**Materials provided:**
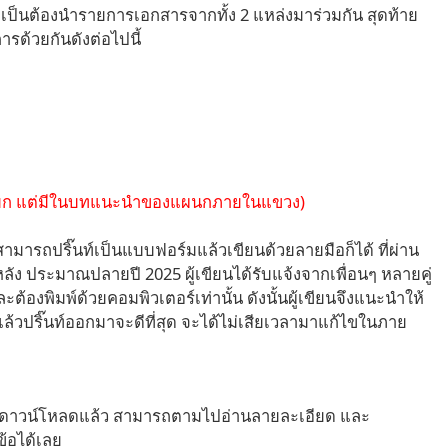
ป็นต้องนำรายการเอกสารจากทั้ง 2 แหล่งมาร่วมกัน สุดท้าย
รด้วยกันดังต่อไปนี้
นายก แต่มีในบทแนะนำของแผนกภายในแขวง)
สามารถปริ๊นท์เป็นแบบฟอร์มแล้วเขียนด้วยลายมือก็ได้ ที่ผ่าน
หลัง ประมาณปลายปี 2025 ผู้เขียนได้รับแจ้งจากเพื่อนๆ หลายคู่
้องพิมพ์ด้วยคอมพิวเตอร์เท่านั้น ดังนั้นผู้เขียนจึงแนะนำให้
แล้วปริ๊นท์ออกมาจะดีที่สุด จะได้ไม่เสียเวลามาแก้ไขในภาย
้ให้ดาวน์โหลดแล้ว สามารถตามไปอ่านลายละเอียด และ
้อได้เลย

* * *

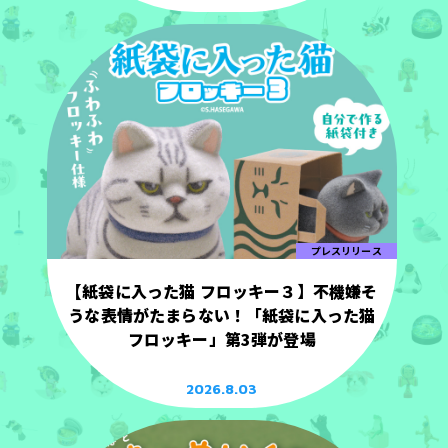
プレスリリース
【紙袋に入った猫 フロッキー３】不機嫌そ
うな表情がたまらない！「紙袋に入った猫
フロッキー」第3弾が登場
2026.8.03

**Work task:** Scan the entries above and report the number of lines that contain the word "紙袋に入った猫", with no added text.

**Answer to the exercise:** 2